Segment Start: Text
Posted on June 25, 2019 at 2:51 PM
Microsoft Warns Users Not to Enable Macros, or They Could Be Hit by Malware
Malware threats are becoming more and more of an issue with each passing year. The threat seems to be evolving at a rapid pace, with hackers constantly developing new, more advanced forms of malicious software that spreads in any way it can find. The innovative ways of spreading and infecting internet users are eventually being discovered, but the lack of awareness may cause many to end up being infected, even if their devices are fully patched.
According to Microsoft, there is currently a new Windows malware that is spread via excel in email with bad macro. Because of that, Microsoft warned users, urging them not to enable macros at all until the new cybercampaign that relies on Office features is dealt with.
Segment End: Text
Segment Start: Study material
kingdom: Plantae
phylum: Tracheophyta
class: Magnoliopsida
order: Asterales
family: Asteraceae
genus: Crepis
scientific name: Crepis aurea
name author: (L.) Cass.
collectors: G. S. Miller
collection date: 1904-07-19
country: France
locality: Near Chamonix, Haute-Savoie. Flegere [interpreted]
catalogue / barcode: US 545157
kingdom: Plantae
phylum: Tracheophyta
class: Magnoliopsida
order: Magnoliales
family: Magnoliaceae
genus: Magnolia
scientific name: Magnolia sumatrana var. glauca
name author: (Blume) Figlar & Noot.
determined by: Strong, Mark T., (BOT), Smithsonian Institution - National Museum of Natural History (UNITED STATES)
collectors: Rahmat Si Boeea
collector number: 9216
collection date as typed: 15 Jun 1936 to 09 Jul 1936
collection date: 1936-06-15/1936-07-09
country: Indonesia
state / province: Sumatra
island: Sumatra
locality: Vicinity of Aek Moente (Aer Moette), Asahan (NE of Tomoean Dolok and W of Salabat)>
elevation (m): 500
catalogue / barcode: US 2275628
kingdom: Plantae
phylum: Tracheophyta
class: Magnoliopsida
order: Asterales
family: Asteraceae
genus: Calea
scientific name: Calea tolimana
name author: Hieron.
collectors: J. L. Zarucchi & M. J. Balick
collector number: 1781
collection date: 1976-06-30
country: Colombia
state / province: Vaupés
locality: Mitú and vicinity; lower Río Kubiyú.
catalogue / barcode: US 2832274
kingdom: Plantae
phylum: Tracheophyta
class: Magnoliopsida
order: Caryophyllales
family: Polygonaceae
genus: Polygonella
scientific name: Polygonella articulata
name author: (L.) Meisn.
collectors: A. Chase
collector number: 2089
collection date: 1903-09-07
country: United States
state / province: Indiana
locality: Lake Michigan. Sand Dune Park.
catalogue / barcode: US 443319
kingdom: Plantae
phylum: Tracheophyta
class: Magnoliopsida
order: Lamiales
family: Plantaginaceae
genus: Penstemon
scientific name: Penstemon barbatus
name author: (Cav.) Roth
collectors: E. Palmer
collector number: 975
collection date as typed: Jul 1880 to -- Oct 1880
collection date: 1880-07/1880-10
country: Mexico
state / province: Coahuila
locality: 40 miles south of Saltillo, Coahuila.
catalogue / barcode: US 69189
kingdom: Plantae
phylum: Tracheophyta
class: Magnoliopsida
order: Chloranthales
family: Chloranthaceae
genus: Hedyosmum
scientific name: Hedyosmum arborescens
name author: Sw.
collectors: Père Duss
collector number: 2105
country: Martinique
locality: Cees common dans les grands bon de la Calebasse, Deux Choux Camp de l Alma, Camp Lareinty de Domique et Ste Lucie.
Segment End: Study material
• Exercise
Shorten the paragraph of the Microsoft macro warning text that begins "Malware threats are becoming" and keep its main facts.

• Finished exercise
Malware grows more serious each year. Hackers keep building new, more advanced malicious software that spreads by any route it can find. These new ways of spreading and infecting users are eventually discovered. Lack of awareness can still leave many people infected even when their devices are fully patched.